Yes It’s True: Two films seem to mirror Covid-19 crisis

I posted not long ago a column about how Rod Serling’s Twilight Zone episode “The Monsters Are Due on Maple Street” somehow called to mind the current Covid-19 pandemic.

After enduring seven months of this viral health crisis, I’m beginning to recall two excellent dramatic films that seem to describe some of the horrors we are facing as a society.

The two movies are “The Invasion of the Body Snatchers,” starring Kevin McCarthy, a science fiction yarn from 1956, and “Testament,” starring the great Jane Alexander, from 1983.

The Body Snatchers plot revolves around a sort of disease that spreads like a virus and turns its human hosts into zombie-like creatures.

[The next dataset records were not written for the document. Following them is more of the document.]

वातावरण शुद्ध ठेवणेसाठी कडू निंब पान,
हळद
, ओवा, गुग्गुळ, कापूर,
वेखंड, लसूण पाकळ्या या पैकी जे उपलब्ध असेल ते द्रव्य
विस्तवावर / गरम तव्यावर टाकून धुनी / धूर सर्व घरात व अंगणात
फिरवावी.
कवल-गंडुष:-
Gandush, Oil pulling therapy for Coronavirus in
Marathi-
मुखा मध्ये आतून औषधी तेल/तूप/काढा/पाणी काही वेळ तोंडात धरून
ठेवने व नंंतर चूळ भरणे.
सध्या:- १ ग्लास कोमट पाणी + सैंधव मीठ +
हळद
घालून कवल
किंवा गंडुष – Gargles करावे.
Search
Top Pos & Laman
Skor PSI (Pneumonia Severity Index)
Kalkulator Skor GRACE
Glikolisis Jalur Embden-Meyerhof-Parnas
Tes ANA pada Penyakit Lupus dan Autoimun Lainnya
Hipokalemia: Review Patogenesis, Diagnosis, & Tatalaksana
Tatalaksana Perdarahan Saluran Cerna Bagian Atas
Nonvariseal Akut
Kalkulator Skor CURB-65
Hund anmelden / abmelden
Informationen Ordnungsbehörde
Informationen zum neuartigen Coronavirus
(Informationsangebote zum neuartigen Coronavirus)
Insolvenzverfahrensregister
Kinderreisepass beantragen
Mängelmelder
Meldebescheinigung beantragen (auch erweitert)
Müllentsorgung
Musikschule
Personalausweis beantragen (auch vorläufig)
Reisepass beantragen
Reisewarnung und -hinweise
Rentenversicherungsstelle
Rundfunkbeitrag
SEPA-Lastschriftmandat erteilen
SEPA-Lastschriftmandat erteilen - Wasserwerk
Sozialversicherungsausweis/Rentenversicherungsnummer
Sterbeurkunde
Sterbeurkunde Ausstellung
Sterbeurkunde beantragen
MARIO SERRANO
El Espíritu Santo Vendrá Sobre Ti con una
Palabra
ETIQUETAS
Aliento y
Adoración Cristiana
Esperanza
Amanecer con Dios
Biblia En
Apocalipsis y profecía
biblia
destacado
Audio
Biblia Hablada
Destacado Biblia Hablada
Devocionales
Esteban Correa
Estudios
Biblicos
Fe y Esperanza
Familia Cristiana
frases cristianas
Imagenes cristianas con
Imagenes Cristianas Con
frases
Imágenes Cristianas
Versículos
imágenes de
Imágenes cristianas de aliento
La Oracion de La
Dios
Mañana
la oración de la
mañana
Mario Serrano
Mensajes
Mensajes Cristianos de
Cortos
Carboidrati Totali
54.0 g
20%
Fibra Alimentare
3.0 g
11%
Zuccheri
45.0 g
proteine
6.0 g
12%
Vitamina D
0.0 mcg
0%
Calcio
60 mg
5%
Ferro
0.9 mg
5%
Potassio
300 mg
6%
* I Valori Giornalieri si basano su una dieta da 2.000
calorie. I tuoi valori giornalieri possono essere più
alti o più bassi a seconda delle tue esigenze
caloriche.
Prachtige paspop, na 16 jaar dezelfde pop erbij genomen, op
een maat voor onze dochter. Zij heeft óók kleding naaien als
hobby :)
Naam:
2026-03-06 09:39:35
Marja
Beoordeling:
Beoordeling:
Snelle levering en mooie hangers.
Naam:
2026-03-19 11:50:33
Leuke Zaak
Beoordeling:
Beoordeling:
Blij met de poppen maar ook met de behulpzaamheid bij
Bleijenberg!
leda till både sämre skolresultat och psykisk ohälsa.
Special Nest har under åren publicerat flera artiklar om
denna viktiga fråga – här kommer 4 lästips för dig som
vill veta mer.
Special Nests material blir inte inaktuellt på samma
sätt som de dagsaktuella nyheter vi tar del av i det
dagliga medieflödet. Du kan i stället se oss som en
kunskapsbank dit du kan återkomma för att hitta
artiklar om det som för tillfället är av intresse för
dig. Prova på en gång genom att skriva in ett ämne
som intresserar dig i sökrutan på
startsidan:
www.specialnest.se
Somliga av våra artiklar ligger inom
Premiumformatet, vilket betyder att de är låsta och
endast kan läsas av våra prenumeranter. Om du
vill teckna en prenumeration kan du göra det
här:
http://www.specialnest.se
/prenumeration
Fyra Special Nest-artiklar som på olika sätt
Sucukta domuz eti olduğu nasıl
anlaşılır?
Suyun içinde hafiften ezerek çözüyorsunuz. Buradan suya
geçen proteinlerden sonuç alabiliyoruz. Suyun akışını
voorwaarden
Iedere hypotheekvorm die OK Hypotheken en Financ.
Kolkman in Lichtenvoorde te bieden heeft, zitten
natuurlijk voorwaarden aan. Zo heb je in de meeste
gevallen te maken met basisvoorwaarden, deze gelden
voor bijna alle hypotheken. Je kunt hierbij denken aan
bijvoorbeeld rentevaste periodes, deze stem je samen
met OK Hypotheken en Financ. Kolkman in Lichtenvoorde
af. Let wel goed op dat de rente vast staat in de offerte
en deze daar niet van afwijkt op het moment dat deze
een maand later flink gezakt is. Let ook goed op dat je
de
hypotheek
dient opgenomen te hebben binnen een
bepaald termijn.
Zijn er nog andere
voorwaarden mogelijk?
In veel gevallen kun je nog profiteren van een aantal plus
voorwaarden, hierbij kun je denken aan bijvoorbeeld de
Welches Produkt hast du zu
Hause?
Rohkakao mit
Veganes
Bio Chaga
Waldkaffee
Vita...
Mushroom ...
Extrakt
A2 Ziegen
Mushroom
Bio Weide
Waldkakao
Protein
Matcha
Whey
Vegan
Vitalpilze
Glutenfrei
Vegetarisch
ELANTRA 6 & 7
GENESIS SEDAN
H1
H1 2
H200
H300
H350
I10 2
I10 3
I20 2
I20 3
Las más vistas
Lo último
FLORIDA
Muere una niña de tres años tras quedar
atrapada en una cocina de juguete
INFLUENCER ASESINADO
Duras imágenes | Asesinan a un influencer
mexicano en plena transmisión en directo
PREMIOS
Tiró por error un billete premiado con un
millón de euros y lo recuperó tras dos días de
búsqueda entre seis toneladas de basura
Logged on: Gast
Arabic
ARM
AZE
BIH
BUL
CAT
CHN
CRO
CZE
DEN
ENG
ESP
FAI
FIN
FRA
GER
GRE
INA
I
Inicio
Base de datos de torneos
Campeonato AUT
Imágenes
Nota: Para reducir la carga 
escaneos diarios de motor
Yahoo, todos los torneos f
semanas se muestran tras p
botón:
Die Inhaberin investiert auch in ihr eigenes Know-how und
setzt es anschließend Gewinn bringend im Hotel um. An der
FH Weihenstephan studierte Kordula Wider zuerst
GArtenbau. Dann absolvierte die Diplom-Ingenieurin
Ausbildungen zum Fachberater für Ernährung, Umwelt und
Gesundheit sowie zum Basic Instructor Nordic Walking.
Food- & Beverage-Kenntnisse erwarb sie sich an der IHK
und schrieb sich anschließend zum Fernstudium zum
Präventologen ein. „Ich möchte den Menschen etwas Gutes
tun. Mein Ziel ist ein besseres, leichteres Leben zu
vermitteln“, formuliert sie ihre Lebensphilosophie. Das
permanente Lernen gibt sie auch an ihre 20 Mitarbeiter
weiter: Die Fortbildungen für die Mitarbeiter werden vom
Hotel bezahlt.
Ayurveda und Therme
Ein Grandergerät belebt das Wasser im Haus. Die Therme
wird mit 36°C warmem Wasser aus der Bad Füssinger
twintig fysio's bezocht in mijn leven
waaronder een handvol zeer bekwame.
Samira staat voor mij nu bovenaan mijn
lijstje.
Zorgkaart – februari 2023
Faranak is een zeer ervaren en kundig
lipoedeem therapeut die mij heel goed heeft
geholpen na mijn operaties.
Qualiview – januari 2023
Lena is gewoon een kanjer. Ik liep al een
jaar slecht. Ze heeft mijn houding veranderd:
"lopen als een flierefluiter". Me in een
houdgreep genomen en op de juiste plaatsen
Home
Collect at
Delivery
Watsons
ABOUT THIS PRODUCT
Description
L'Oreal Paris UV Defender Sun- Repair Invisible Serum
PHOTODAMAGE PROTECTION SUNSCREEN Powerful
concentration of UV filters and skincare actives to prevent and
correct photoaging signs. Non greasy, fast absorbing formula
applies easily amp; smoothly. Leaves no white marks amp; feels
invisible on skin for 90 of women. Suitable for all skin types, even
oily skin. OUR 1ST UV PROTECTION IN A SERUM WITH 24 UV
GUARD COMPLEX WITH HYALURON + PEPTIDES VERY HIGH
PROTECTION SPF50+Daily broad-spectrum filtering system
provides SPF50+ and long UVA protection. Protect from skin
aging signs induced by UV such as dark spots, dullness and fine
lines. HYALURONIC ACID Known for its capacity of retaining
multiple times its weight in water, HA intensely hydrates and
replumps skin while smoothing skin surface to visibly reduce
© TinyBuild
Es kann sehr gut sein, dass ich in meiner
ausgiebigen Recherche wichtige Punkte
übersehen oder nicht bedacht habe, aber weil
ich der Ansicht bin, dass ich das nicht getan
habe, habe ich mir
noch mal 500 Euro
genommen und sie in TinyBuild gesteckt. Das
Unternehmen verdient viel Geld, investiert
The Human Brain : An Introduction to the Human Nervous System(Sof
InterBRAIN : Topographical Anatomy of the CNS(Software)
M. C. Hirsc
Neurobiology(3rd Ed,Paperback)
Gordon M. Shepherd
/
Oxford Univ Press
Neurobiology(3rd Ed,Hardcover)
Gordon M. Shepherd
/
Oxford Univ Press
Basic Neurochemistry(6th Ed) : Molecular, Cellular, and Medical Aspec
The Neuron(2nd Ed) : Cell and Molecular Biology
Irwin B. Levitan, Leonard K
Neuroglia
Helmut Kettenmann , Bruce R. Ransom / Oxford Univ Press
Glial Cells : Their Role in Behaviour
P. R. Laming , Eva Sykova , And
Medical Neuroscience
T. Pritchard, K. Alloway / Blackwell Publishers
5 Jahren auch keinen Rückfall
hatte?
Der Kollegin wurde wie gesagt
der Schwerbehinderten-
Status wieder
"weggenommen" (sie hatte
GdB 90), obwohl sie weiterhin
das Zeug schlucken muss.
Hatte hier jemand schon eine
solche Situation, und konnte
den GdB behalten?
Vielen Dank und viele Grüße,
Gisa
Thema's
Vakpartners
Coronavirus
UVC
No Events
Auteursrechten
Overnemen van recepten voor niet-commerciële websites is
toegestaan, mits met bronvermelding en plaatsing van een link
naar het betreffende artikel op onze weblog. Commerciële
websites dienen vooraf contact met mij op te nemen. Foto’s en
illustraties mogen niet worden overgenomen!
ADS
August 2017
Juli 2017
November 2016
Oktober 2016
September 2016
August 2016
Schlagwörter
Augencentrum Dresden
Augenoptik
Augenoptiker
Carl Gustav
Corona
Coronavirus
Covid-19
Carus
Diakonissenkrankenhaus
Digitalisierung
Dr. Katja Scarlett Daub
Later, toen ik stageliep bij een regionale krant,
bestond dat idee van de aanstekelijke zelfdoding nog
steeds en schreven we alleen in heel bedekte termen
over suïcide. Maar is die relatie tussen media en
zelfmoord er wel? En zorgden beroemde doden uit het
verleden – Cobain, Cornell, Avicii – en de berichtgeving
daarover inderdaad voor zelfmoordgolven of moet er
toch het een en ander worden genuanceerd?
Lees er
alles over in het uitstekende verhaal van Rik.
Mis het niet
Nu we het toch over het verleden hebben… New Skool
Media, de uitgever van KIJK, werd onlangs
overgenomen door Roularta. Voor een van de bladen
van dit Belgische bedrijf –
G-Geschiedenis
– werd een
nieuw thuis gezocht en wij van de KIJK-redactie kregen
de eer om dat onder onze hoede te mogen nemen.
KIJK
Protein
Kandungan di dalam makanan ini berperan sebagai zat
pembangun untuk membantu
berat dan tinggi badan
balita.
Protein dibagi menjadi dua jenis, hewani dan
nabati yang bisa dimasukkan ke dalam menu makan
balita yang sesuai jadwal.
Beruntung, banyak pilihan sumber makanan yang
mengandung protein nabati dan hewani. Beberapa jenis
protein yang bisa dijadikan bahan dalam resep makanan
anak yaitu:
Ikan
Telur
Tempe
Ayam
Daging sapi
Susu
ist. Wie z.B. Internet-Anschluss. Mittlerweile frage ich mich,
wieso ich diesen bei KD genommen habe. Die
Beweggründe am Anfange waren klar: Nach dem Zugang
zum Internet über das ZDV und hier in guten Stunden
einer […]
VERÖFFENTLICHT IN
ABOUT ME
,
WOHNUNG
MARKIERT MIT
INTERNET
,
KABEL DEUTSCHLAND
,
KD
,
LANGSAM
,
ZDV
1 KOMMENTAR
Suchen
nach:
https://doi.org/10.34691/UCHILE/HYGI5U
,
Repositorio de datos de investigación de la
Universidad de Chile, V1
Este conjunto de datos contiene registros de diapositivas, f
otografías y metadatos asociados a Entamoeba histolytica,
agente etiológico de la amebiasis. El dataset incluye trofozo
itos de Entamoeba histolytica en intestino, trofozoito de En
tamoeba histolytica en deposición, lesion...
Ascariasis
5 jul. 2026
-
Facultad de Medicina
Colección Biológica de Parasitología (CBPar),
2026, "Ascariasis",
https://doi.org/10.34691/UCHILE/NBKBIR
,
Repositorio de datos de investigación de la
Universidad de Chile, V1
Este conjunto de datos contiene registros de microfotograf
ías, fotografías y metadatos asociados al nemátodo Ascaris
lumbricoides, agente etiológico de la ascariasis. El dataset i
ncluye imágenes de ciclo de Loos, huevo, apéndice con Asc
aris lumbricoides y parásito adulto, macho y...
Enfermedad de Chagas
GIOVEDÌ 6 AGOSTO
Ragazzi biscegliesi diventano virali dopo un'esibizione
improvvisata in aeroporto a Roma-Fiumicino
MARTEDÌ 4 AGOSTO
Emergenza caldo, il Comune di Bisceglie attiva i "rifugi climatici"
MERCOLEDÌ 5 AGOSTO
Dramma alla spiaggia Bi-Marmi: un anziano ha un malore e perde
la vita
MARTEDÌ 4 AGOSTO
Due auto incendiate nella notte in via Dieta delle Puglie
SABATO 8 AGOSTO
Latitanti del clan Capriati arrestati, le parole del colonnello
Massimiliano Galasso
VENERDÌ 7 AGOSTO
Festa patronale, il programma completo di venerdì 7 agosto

The crucial way to contract the disease is to fall asleep, so McCarthy near the end of the story is frantically trying to leave an infected community with his girlfriend, who inadvertently takes a brief nap and awakens to tell him, “It’s not so bad.”

The final scene has McCarthy making it to another town, but everybody there believe he’s crazy and they haul him away to “the funny farm.”

“Testament” packs an even more emotional wallop. A suburban community in California has an ordinary afternoon interrupted by a TV blackout and sketchy reports of a nuclear blast occurring in the U.S.

Unlike companion “shock treatment” films with a nuclear holocaust theme of the era (“The Day After” and “Threads”), “Testament is low key, but desperate.

People in the town slowly, but surely die of radiation sickness that creeps in from other areas. Alexander deftly portrays a suburban housewife who somehow loses track of her husband who works miles away and watches her daughter and young son die in agony.

One of the most heartbreaking scenes ever filmed is when Alexander rocks her dying youngest son and sings a lullaby to him.

Her eldest son grows up fast emotionally and the two family members rescue a mentally-challenged Asian lad whose father, a gas station owner, died. She tries, but fails to commit suicide with both via carbon monoxide.

In the very last scene, the three are sitting at the kitchen table by candlelight because there is no electricity to celebrate a birthday. When she encourages the boys to make a wish, her son asks, “but what do we wish for, Mom?”

We now have learned of more than 235,000 Americans who have died of an invisible enemy, the Coronavirus, yet there still are people who willfully choose ignorance over science and have made the disastrous decision to make a health crisis into a political crisis.

It is possible that supposedly the most intelligent species ever to inhabit this planet could be wiped out by a microscopic enemy, and eventually leave no trace that we were here.

I want to wish President-Elect Joe Biden and his administration lotsa luck in meeting the challenges ahead. I don’t know how it can be done, but it must.